═══ Testo estratto ═══
Parla francese il premio Dubai International Arabian Races 2016.
 Vulcain du Clos
In occasione del Dubai Day l’ippodromo Capannelle ha tenuto a battesimo il primo evento IFAHR (International Federation of Arabian Horse Racing) riconosciuto a livello internazionale in Italia. Si tratta del premio Dubai International Arabian Races 2016 (30.800 euro, m. 1900 p.p.), ‘listed’ per cavalli purosangue arabi di 4 anni e oltre e corsa di apertura del calendario 2016 della DIAR (Dubai International Arabian Racers) che, sotto il patrocinio di Sua Altezza Sheik Hamdan bin Rashid Al Maktoum, ha l’obiettivo di diffondere la conoscenza di questa razza e il suo impiego in corsa e consolidare la cultura araba di cui sono parte integrante.
Tra i quindici partenti, a firmare la corsa è stato il francese Vulcain du Clos, un sauro di proprietà dell’Ecuries Royales d’Oman. Con in sella il jockey transalpino David Morisson questo sette anni allievo di Charles Gourdain ha praticamente fatto corsa a sé lasciando il vuoto alle sue spalle. Distanziato di ben sette lunghezze al secondo posto si è infatti piazzato Athlete del Sol allenato dalla trainer Karin Nor Van Den Bos, nove anni, anche lui in arrivo dalla Francia, e montato da Luca Maniezzi. Terza piazza per Tornado Byzucchele, un quattro anni allevato in Sardegna (Antonio Efisio Pinna - Francesco Fadda) con in sella Antonio Fadda.
═══
:: Consegna ::
Secondo il testo estratto, quale fantino era in sella a Vulcain du Clos nel premio Dubai International Arabian Races 2016? Si faccia riferimento esclusivamente al testo estratto.
═══ Record forniti ═══
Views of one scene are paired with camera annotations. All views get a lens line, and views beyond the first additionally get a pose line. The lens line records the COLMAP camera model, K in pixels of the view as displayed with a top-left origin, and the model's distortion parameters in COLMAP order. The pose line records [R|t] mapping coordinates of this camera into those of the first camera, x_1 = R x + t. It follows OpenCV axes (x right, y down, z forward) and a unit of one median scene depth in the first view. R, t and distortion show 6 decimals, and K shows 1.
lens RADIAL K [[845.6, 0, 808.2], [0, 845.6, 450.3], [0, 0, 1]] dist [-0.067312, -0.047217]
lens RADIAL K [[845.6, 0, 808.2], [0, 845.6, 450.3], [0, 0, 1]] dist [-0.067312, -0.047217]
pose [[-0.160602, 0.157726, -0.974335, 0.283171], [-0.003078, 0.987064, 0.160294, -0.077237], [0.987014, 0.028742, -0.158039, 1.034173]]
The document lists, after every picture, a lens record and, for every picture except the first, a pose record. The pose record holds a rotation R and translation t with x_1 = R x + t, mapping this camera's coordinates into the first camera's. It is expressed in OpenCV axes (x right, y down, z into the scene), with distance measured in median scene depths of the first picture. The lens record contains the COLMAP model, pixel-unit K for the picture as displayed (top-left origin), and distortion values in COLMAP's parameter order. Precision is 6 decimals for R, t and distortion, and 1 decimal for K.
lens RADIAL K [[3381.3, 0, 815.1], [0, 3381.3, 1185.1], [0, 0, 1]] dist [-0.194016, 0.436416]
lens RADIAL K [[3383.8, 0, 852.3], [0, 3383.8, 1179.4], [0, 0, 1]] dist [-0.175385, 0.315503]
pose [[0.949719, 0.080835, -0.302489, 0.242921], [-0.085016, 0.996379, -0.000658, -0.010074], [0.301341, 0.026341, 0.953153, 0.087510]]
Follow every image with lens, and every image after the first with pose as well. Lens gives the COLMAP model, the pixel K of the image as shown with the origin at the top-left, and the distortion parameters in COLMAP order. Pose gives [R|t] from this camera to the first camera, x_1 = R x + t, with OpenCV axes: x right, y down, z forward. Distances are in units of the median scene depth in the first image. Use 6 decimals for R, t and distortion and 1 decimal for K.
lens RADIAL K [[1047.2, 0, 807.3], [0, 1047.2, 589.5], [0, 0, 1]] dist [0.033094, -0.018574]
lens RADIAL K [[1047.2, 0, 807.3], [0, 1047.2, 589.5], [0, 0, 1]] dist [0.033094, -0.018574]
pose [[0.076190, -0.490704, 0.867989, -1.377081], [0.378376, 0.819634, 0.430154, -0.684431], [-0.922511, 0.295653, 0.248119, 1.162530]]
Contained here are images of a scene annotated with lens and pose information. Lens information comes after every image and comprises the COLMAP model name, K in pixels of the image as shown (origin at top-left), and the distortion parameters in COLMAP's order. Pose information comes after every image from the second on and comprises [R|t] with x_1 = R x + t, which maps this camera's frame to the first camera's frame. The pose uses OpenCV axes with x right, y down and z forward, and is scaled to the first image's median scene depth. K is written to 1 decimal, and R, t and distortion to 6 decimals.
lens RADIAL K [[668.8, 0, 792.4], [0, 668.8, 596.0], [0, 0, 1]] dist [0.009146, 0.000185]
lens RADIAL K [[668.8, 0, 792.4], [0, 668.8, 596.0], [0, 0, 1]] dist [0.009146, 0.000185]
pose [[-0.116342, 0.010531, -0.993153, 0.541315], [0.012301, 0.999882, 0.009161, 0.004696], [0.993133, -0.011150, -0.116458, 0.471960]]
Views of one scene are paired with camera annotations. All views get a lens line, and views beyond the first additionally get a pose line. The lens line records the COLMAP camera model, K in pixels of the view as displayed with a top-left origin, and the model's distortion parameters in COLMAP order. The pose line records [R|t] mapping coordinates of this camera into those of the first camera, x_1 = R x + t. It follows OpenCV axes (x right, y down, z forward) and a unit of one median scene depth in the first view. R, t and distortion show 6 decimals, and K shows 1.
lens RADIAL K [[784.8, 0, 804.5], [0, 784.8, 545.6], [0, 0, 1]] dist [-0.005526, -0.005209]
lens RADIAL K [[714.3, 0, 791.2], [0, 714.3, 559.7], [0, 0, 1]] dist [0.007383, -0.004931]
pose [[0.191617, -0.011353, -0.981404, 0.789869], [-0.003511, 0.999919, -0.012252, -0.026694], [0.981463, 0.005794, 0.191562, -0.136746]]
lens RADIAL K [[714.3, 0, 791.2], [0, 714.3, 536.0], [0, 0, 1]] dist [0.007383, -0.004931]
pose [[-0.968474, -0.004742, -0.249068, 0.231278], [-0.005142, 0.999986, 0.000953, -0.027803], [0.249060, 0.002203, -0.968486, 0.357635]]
═══
:: Risultato ::
David Morisson.